▼▼▼

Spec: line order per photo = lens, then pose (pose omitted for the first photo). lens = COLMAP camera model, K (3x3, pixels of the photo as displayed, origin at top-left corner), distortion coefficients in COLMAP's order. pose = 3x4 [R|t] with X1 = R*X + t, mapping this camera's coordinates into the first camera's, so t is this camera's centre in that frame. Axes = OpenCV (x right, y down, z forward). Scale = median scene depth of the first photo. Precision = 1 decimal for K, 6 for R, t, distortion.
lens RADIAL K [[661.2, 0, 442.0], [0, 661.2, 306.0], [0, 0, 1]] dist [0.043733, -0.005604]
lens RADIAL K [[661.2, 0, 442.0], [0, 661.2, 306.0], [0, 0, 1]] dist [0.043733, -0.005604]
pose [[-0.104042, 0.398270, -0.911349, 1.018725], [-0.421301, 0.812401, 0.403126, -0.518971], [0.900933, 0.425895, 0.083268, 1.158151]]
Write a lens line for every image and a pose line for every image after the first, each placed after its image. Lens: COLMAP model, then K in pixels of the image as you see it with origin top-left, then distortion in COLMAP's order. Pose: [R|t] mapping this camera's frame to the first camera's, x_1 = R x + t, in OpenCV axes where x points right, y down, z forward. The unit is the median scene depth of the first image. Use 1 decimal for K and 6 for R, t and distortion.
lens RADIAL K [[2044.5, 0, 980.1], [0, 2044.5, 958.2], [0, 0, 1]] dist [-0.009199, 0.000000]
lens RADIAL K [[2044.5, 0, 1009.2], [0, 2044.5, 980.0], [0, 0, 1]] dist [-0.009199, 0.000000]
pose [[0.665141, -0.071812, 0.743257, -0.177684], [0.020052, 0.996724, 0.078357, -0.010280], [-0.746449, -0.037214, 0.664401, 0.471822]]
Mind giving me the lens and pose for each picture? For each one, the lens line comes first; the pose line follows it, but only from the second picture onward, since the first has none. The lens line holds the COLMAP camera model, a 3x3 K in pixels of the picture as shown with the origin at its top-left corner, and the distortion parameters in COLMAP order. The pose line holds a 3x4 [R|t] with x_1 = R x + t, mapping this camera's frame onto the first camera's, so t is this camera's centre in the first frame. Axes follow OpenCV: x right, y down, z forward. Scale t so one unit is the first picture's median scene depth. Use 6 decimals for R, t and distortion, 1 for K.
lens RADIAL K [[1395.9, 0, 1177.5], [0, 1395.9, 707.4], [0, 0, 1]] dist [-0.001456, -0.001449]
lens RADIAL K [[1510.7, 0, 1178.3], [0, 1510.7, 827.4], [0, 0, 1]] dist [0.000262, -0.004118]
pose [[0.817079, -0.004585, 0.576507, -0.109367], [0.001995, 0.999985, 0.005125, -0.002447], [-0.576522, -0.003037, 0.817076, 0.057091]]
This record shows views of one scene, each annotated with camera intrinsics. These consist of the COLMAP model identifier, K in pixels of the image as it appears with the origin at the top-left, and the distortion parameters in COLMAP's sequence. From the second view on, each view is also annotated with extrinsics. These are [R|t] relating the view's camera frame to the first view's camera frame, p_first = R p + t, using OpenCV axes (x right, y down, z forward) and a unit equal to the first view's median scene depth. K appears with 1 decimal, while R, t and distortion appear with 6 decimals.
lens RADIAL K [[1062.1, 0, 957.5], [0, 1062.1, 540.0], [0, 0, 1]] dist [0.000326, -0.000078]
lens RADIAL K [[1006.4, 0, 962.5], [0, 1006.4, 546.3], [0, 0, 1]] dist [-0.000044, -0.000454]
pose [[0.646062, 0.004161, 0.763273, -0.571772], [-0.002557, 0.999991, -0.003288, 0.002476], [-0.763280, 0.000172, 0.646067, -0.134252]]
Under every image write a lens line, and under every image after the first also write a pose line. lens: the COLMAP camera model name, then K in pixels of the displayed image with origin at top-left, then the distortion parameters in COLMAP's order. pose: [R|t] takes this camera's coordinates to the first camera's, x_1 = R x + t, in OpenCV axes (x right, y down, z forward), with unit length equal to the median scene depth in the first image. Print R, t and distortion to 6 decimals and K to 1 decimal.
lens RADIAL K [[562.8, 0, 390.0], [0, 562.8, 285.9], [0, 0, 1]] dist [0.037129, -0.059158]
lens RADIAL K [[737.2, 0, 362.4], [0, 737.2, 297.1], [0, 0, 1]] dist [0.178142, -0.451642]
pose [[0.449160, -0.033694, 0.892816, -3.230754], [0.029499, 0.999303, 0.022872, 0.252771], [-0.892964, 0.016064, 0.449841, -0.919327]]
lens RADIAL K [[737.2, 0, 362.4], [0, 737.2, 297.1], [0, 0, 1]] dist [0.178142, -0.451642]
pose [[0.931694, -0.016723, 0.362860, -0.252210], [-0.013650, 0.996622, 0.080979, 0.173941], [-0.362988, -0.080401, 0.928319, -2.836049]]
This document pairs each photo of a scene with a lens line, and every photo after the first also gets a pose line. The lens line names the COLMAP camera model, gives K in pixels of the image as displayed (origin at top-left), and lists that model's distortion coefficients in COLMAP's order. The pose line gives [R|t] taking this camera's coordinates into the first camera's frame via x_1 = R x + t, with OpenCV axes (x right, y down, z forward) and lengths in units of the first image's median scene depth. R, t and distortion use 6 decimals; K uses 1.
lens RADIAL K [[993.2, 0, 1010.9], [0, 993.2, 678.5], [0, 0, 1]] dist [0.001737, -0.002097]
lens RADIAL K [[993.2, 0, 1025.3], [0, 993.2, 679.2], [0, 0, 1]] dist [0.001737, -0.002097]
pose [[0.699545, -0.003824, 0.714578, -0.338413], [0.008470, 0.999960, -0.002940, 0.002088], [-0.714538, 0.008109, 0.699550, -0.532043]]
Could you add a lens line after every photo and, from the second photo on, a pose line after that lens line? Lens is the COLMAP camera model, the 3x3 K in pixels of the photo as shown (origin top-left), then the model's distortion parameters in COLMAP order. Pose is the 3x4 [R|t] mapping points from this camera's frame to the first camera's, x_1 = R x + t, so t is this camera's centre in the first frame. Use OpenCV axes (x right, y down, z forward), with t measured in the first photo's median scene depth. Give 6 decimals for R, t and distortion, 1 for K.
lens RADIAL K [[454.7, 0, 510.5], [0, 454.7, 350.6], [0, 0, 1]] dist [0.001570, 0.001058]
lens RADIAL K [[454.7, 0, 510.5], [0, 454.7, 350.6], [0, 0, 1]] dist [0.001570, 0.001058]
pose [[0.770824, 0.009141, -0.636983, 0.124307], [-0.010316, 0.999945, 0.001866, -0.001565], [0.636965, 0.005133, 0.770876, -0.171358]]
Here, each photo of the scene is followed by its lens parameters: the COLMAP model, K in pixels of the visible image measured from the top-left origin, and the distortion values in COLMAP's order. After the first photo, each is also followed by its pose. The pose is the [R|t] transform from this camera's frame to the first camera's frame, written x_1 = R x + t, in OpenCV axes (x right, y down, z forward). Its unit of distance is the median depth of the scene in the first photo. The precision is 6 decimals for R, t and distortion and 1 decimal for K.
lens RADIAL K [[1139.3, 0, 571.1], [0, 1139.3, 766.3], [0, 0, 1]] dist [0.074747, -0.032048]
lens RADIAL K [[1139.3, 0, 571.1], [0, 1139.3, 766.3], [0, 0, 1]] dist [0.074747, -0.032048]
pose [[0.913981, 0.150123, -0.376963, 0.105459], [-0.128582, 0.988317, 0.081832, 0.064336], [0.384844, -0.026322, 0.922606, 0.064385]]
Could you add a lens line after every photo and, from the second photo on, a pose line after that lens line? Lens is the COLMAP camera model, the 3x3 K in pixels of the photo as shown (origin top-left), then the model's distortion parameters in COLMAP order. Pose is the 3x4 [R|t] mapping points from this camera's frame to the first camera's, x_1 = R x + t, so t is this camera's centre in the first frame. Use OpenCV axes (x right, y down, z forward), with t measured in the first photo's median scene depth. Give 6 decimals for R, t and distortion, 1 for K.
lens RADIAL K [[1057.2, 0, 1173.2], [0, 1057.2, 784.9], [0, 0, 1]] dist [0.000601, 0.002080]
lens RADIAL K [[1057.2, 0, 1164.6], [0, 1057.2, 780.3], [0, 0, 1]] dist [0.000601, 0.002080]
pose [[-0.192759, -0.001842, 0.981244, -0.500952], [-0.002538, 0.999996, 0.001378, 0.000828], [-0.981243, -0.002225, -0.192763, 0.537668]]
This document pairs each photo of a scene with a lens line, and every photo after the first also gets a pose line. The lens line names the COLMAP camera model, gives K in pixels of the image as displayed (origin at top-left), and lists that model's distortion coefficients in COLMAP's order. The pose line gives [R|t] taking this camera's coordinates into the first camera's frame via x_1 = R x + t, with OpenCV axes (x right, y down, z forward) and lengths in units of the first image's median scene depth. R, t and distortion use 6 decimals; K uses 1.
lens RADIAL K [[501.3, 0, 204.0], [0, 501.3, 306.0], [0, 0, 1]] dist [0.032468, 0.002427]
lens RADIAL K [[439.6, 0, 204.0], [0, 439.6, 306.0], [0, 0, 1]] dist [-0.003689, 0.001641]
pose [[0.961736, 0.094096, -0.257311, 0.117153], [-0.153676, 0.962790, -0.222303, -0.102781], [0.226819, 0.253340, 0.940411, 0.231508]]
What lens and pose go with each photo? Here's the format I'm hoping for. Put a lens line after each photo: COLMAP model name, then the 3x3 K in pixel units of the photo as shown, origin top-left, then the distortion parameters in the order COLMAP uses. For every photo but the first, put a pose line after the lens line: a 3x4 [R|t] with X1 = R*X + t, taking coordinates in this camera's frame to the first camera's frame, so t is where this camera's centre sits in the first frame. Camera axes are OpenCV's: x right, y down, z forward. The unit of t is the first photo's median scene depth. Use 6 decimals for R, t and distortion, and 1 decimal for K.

▲▲▲

Exercise prompt
Reproduce verbatim the lines starting at the one that contains "Under every image write" and ending with the one that contains "-0.080401, 0.928319, -2.836049]]", including both.

Worked solution
Under every image write a lens line, and under every image after the first also write a pose line. lens: the COLMAP camera model name, then K in pixels of the displayed image with origin at top-left, then the distortion parameters in COLMAP's order. pose: [R|t] takes this camera's coordinates to the first camera's, x_1 = R x + t, in OpenCV axes (x right, y down, z forward), with unit length equal to the median scene depth in the first image. Print R, t and distortion to 6 decimals and K to 1 decimal.
lens RADIAL K [[562.8, 0, 390.0], [0, 562.8, 285.9], [0, 0, 1]] dist [0.037129, -0.059158]
lens RADIAL K [[737.2, 0, 362.4], [0, 737.2, 297.1], [0, 0, 1]] dist [0.178142, -0.451642]
pose [[0.449160, -0.033694, 0.892816, -3.230754], [0.029499, 0.999303, 0.022872, 0.252771], [-0.892964, 0.016064, 0.449841, -0.919327]]
lens RADIAL K [[737.2, 0, 362.4], [0, 737.2, 297.1], [0, 0, 1]] dist [0.178142, -0.451642]
pose [[0.931694, -0.016723, 0.362860, -0.252210], [-0.013650, 0.996622, 0.080979, 0.173941], [-0.362988, -0.080401, 0.928319, -2.836049]]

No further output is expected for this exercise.